Start of Text segment

Re: Postgres, fsync, and OSs (specifically linux)

From: Andres Freund <andres(at)anarazel(dot)de>
To: Craig Ringer <craig(at)2ndquadrant(dot)com>
Cc: Thomas Munro <thomas(dot)munro(at)enterprisedb(dot)com>, Simon Riggs <simon(at)2ndquadrant(dot)com>, PostgreSQL Hackers <pgsql-hackers(at)postgresql(dot)org>
Subject: Re: Postgres, fsync, and OSs (specifically linux)
Date: 2018-04-30 16:09:45
Message-ID: 20180430160945.5s5qfoqryhtmugxl@alap3.anarazel.de
Views: Raw Message | Whole Thread | Download mbox | Resend email
Thread:
Lists: pgsql-hackers

On 2018-04-30 13:03:24 +0800, Craig Ringer wrote:
> Hrm, something else that just came up. On 9.6+ we use sync_file_range.
> It's surely going to eat errors:
>
> rc = sync_file_range(fd, offset, nbytes,
> SYNC_FILE_RANGE_WRITE);
>
> /* don't error out, this is just a performance optimization */
> if (rc != 0)

End of Text segment
Start of Collected material

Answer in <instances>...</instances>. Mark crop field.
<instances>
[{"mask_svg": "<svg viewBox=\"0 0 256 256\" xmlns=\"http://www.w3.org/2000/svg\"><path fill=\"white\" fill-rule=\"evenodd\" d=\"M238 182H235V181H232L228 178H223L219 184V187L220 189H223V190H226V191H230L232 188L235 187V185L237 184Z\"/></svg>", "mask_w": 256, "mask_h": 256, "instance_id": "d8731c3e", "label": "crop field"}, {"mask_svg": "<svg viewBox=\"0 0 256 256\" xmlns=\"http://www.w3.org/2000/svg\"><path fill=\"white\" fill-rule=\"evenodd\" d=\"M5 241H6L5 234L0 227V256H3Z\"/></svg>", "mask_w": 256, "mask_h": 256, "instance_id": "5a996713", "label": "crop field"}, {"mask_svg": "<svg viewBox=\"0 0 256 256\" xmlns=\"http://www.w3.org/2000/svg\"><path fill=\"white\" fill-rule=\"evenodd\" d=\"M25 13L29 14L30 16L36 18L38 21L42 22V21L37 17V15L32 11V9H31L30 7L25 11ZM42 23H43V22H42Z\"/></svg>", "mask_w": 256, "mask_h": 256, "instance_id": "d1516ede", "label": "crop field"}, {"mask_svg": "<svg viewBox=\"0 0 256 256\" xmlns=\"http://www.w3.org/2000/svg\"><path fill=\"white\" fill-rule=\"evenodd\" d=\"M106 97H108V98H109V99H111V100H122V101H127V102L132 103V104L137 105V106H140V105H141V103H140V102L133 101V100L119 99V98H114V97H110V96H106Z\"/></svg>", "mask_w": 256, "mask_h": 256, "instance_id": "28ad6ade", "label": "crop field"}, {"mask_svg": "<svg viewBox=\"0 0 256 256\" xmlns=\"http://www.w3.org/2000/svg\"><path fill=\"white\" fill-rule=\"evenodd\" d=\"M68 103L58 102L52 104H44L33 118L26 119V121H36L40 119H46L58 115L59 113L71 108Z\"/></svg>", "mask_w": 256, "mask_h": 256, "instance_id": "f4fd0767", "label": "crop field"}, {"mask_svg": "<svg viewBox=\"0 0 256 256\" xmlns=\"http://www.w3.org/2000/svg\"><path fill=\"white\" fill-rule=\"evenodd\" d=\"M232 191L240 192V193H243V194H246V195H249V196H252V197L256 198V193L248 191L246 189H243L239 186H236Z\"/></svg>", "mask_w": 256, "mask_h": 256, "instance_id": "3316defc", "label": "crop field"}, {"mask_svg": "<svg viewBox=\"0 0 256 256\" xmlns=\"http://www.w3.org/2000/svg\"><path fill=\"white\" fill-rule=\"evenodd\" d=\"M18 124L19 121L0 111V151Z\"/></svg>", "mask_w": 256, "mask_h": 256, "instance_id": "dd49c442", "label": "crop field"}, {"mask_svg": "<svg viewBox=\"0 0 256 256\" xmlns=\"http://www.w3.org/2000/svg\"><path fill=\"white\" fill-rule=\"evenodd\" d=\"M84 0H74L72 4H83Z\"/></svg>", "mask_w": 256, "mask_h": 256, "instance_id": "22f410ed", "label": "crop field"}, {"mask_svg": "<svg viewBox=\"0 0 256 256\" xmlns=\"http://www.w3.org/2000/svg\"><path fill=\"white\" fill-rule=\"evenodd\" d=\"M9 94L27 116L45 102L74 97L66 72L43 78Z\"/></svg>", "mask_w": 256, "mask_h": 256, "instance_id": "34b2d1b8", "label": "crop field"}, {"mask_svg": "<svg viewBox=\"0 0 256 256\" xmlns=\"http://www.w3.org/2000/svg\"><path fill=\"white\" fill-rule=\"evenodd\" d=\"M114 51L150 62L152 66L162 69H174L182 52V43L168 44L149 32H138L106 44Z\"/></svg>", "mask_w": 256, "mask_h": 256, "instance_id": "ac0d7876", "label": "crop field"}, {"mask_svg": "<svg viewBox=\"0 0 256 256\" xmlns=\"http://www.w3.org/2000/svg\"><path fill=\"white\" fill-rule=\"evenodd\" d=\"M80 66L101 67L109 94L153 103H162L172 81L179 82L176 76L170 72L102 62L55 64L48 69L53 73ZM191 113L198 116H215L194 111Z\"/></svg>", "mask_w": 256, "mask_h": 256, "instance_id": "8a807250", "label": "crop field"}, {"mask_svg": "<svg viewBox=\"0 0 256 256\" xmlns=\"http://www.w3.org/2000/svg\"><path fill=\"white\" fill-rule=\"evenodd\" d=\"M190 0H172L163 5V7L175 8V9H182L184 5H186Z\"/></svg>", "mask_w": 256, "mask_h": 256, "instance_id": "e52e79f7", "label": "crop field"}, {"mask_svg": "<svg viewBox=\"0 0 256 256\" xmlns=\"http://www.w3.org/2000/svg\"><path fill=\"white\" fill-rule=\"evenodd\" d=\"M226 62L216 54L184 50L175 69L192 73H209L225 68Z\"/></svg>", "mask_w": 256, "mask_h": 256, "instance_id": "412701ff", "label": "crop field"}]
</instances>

End of Collected material

• **Goal**: In the mailing-list post above, from which version onward is sync_file_range said to be used?

• **Task solution**: From version 9.6 onward (9.6+).